▶ _Exercise_
Transcribe exactly the lines that fall between the one holding "54.280 mm (2.137)" and the one holding "Output Center Position", inclusive, from the entries below.

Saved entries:
**********

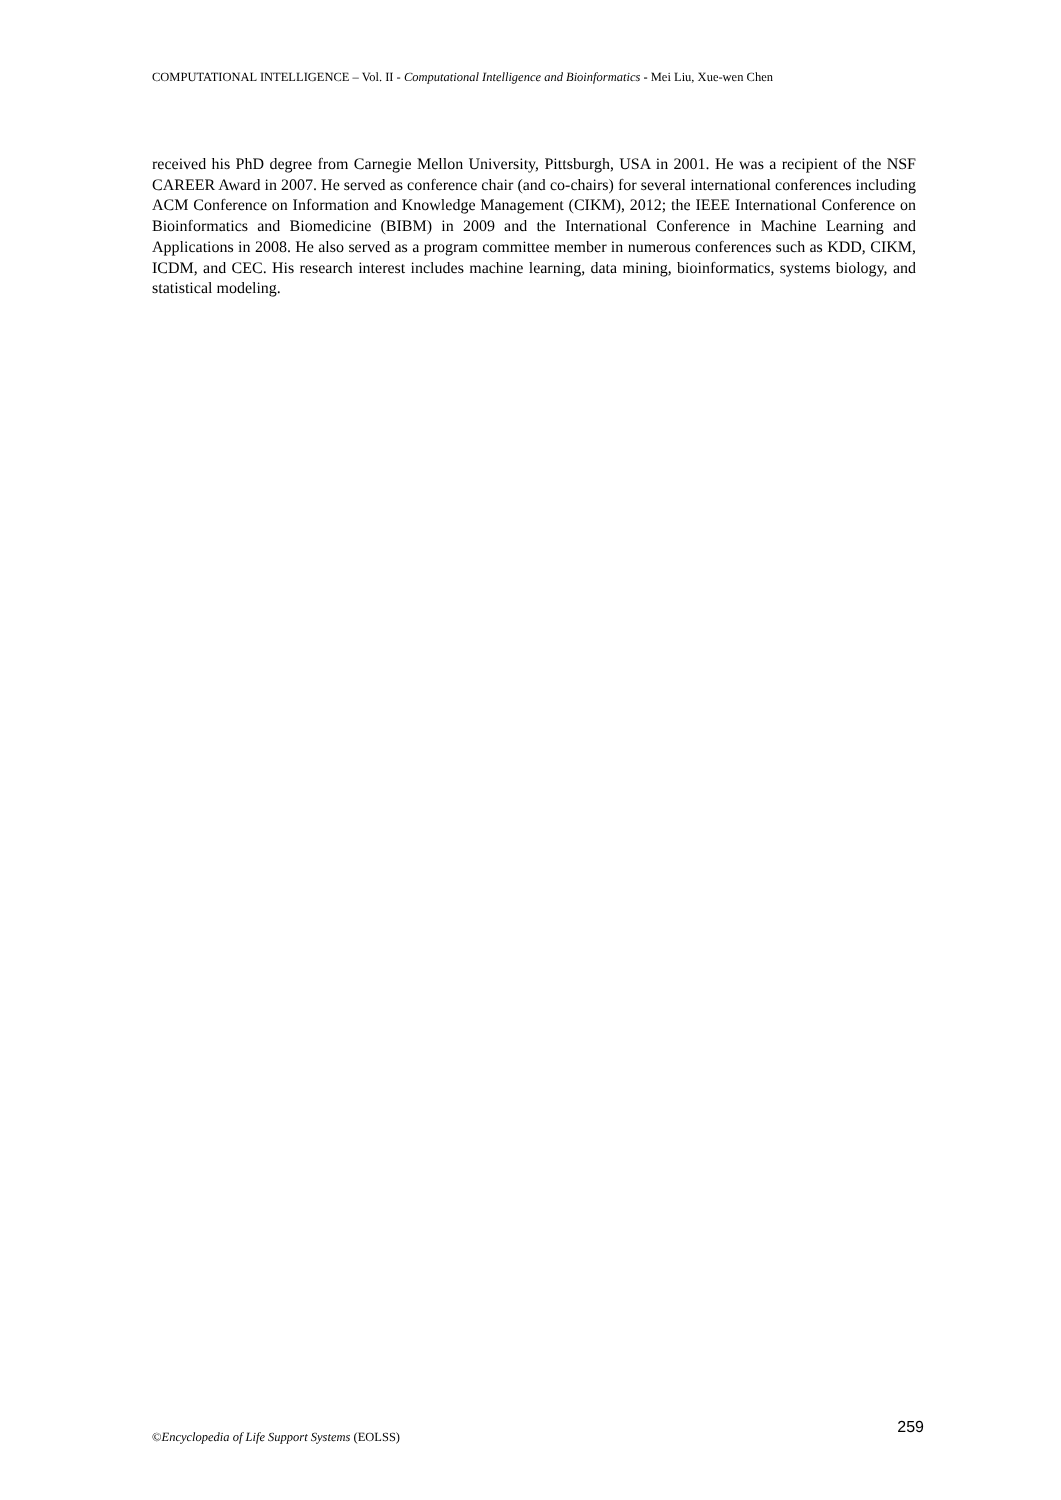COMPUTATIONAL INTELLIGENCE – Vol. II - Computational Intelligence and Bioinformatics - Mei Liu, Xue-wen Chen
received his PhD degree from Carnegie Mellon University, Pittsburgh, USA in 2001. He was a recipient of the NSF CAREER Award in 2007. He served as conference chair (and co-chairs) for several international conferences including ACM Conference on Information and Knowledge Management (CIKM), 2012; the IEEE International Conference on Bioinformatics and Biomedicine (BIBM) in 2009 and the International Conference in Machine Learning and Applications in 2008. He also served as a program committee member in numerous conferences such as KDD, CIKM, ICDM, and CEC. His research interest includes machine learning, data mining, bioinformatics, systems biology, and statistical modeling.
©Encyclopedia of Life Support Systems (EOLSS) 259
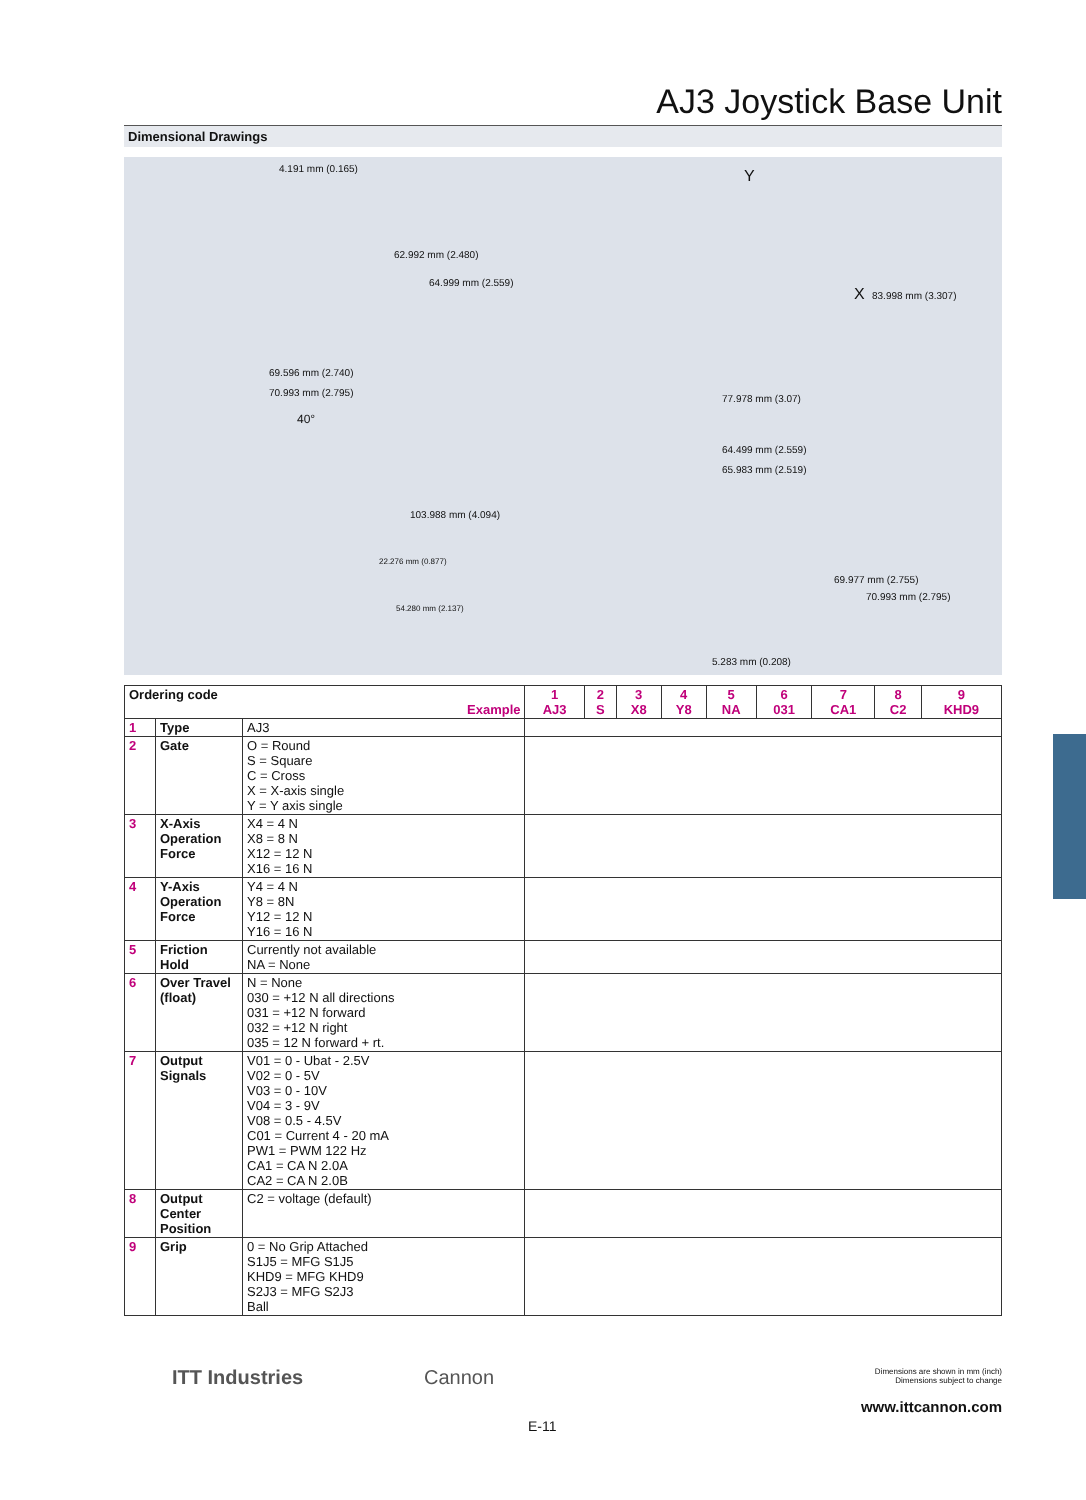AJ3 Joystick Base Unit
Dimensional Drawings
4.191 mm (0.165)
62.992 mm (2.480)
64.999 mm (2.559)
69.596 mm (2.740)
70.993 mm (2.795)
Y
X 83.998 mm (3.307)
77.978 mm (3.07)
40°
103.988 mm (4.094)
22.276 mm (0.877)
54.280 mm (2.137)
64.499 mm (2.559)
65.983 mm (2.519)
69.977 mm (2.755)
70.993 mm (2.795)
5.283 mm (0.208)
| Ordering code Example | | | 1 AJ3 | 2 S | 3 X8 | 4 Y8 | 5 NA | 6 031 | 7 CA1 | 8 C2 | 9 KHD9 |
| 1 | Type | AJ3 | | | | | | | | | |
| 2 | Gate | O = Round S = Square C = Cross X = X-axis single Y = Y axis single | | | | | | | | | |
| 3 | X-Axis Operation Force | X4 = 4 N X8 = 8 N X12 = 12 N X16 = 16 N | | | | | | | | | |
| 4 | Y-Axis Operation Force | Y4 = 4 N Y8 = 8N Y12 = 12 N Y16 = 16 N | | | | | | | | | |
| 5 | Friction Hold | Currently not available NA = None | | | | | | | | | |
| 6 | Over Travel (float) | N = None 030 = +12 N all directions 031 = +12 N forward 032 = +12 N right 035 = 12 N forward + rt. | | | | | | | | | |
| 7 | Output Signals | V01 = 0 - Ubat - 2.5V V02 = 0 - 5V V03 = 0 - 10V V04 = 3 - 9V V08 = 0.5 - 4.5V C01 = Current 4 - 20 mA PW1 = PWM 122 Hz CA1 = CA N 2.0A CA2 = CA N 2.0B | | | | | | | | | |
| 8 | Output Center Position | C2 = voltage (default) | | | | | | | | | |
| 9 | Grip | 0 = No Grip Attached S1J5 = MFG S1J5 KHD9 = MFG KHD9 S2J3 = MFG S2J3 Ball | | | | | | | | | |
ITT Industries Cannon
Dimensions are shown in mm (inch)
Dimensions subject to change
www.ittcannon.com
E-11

**********

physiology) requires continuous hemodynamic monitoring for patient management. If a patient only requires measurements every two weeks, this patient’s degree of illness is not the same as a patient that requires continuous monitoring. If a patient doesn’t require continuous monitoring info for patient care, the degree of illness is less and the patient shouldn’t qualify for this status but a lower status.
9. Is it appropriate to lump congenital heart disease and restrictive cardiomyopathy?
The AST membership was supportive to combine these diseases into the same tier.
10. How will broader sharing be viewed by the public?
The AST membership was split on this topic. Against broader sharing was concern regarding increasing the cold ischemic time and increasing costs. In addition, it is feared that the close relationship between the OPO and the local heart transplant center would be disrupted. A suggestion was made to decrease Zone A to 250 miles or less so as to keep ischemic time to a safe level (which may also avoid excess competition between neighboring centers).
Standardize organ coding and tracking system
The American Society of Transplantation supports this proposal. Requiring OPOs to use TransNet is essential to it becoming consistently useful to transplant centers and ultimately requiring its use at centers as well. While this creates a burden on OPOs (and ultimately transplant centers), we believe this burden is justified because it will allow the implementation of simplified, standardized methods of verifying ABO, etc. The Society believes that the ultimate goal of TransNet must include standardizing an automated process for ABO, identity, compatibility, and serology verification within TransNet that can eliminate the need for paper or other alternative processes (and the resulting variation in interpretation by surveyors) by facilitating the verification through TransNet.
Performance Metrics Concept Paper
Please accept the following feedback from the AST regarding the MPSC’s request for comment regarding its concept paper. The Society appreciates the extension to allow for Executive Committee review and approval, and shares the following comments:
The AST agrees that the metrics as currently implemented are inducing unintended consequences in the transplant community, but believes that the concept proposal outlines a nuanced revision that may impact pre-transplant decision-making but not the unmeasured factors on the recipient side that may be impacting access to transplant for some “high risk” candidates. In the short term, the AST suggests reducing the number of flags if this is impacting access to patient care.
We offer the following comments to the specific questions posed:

**********

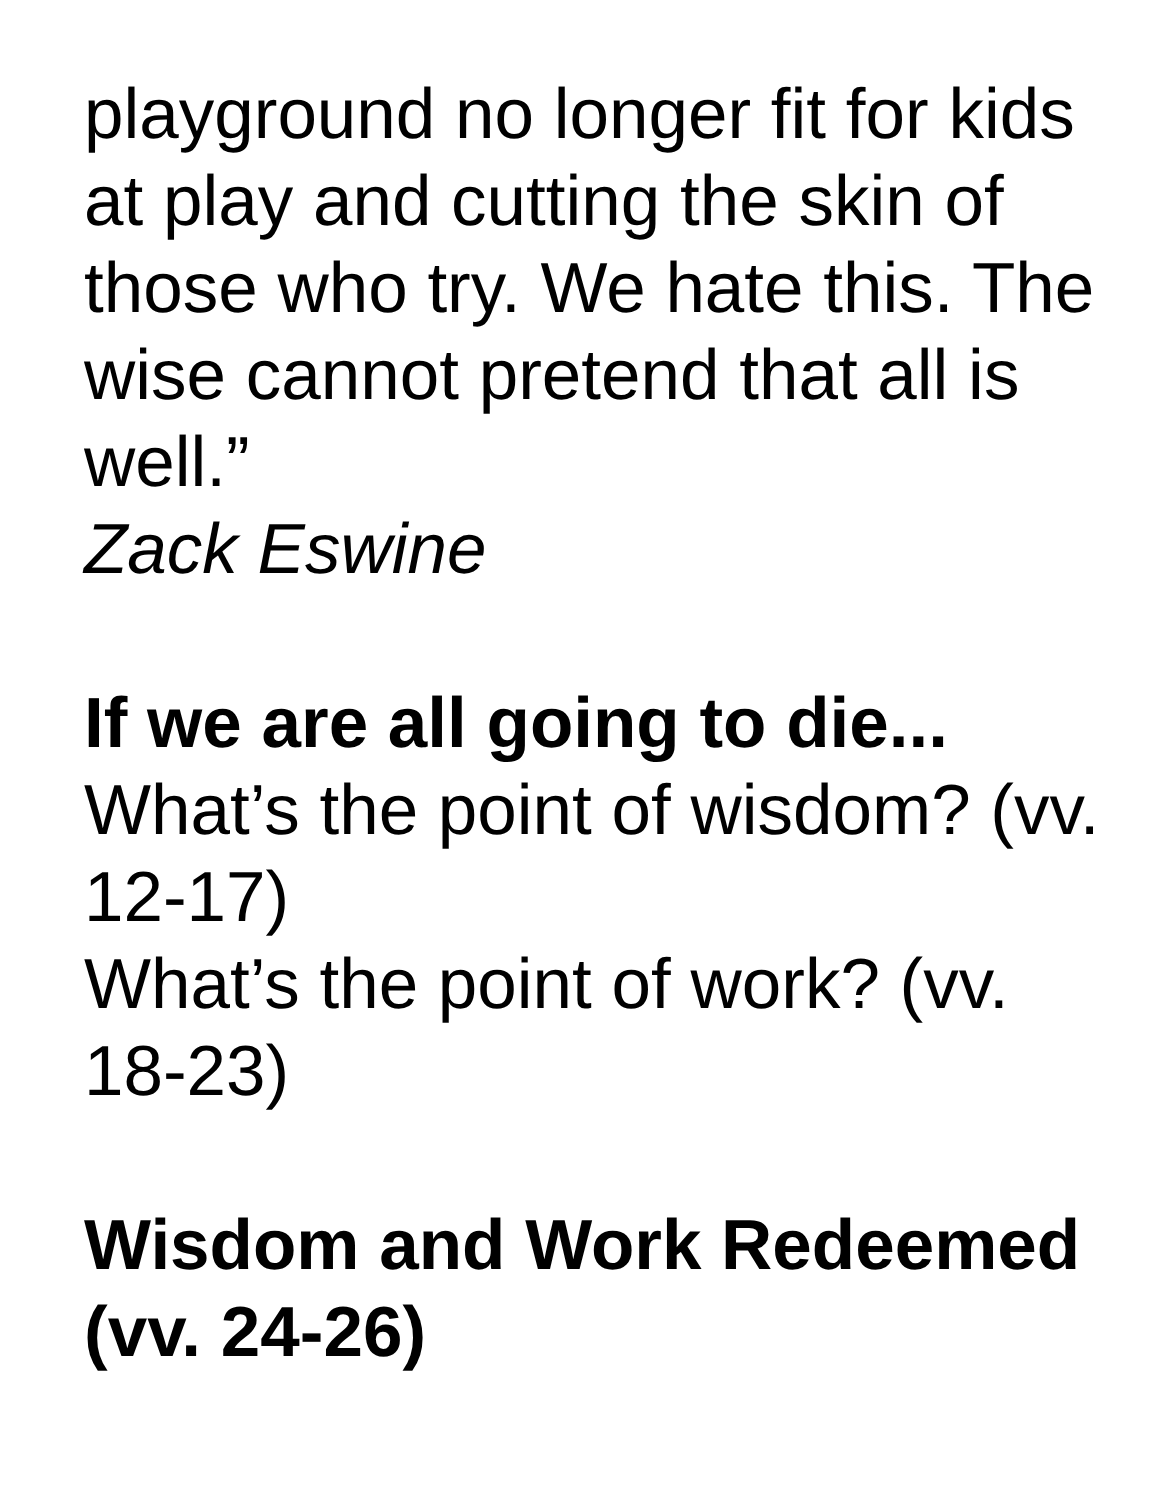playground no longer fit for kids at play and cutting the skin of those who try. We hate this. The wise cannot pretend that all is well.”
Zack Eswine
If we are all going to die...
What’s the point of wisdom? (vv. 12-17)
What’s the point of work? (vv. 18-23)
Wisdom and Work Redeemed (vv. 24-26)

**********

▶ _Solution to the problem_
54.280 mm (2.137)
64.499 mm (2.559)
65.983 mm (2.519)
69.977 mm (2.755)
70.993 mm (2.795)
5.283 mm (0.208)
| Ordering code Example | | | 1 AJ3 | 2 S | 3 X8 | 4 Y8 | 5 NA | 6 031 | 7 CA1 | 8 C2 | 9 KHD9 |
| 1 | Type | AJ3 | | | | | | | | | |
| 2 | Gate | O = Round S = Square C = Cross X = X-axis single Y = Y axis single | | | | | | | | | |
| 3 | X-Axis Operation Force | X4 = 4 N X8 = 8 N X12 = 12 N X16 = 16 N | | | | | | | | | |
| 4 | Y-Axis Operation Force | Y4 = 4 N Y8 = 8N Y12 = 12 N Y16 = 16 N | | | | | | | | | |
| 5 | Friction Hold | Currently not available NA = None | | | | | | | | | |
| 6 | Over Travel (float) | N = None 030 = +12 N all directions 031 = +12 N forward 032 = +12 N right 035 = 12 N forward + rt. | | | | | | | | | |
| 7 | Output Signals | V01 = 0 - Ubat - 2.5V V02 = 0 - 5V V03 = 0 - 10V V04 = 3 - 9V V08 = 0.5 - 4.5V C01 = Current 4 - 20 mA PW1 = PWM 122 Hz CA1 = CA N 2.0A CA2 = CA N 2.0B | | | | | | | | | |
| 8 | Output Center Position | C2 = voltage (default) | | | | | | | | | |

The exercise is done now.